YOUR OBJECTIVE: Produce as output only the lines below starting at the line with "left eye: (697, 97)" and continuing through the line with "left wrist: (858, 324)", each one exactly as written.

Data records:

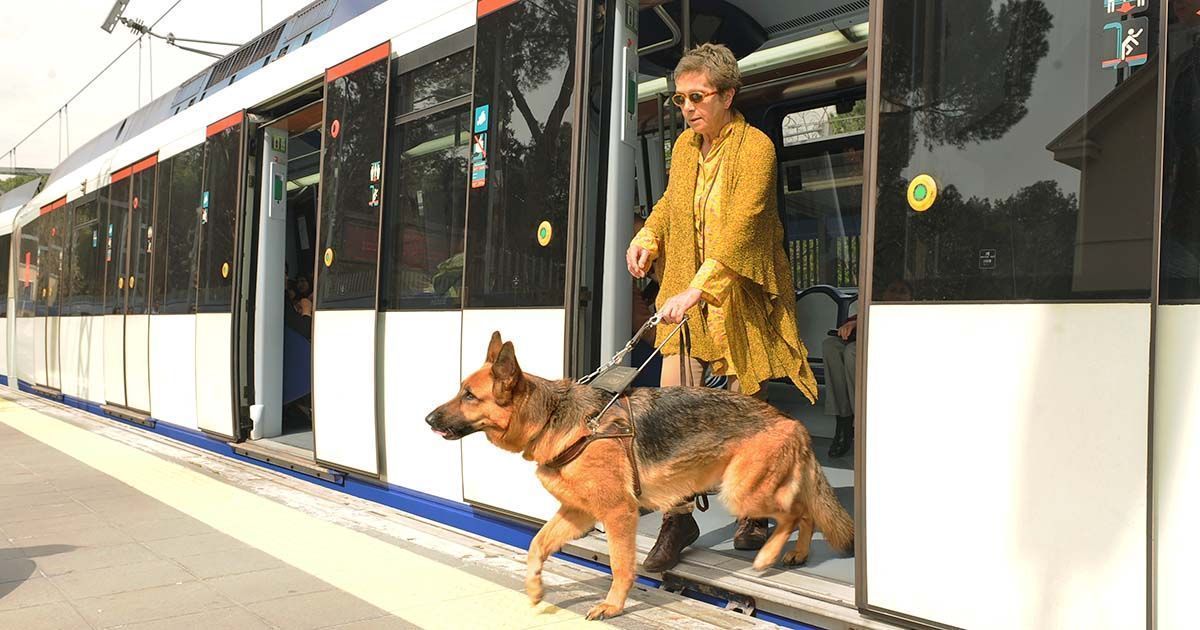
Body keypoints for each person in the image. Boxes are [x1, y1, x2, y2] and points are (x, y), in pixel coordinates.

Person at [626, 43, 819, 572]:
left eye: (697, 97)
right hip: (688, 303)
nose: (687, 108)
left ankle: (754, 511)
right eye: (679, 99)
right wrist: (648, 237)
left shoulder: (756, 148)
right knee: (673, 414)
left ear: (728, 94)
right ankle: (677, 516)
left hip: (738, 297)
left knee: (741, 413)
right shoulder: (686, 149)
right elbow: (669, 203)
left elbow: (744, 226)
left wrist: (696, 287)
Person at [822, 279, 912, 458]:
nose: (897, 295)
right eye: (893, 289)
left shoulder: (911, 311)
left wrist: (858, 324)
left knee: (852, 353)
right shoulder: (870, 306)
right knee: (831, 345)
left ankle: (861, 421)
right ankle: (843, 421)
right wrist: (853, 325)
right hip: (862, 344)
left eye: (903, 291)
==
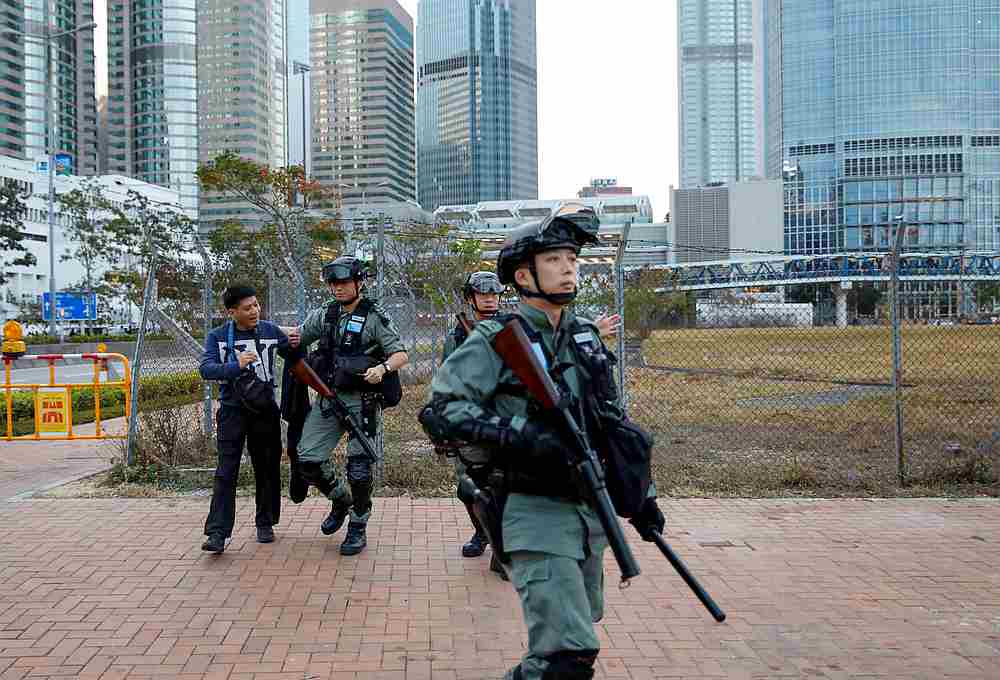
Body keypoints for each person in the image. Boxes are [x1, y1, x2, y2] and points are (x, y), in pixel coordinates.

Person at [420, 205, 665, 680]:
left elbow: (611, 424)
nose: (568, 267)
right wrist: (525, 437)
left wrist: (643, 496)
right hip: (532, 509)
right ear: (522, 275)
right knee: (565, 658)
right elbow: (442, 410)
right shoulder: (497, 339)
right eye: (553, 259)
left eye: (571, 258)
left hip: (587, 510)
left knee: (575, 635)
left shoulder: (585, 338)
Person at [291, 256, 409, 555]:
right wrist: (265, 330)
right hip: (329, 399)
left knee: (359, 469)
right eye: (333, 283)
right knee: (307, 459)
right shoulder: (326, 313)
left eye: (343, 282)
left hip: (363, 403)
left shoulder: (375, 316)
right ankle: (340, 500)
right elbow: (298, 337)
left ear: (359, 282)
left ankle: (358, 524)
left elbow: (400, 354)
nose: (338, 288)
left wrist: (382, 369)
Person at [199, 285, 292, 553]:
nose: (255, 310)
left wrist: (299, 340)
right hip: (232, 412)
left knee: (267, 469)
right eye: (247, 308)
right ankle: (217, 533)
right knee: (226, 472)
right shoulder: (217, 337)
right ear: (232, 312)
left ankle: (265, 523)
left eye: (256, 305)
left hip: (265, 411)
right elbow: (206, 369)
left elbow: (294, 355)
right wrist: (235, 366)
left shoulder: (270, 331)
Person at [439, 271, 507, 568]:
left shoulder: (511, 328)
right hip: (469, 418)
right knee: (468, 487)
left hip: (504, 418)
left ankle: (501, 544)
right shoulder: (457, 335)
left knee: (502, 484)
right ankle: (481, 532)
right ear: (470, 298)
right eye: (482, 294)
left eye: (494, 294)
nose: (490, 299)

TASK SOLUTION:
left eye: (697, 97)
right hip: (688, 303)
nose: (687, 108)
left ankle: (754, 511)
right eye: (679, 99)
right wrist: (648, 237)
left shoulder: (756, 148)
right knee: (673, 414)
left ear: (728, 94)
right ankle: (677, 516)
left hip: (738, 297)
left knee: (741, 413)
right shoulder: (686, 149)
right elbow: (669, 203)
left elbow: (744, 226)
left wrist: (696, 287)
Person at [822, 279, 912, 458]:
nose: (897, 295)
right eye: (893, 289)
left shoulder: (911, 311)
left wrist: (858, 324)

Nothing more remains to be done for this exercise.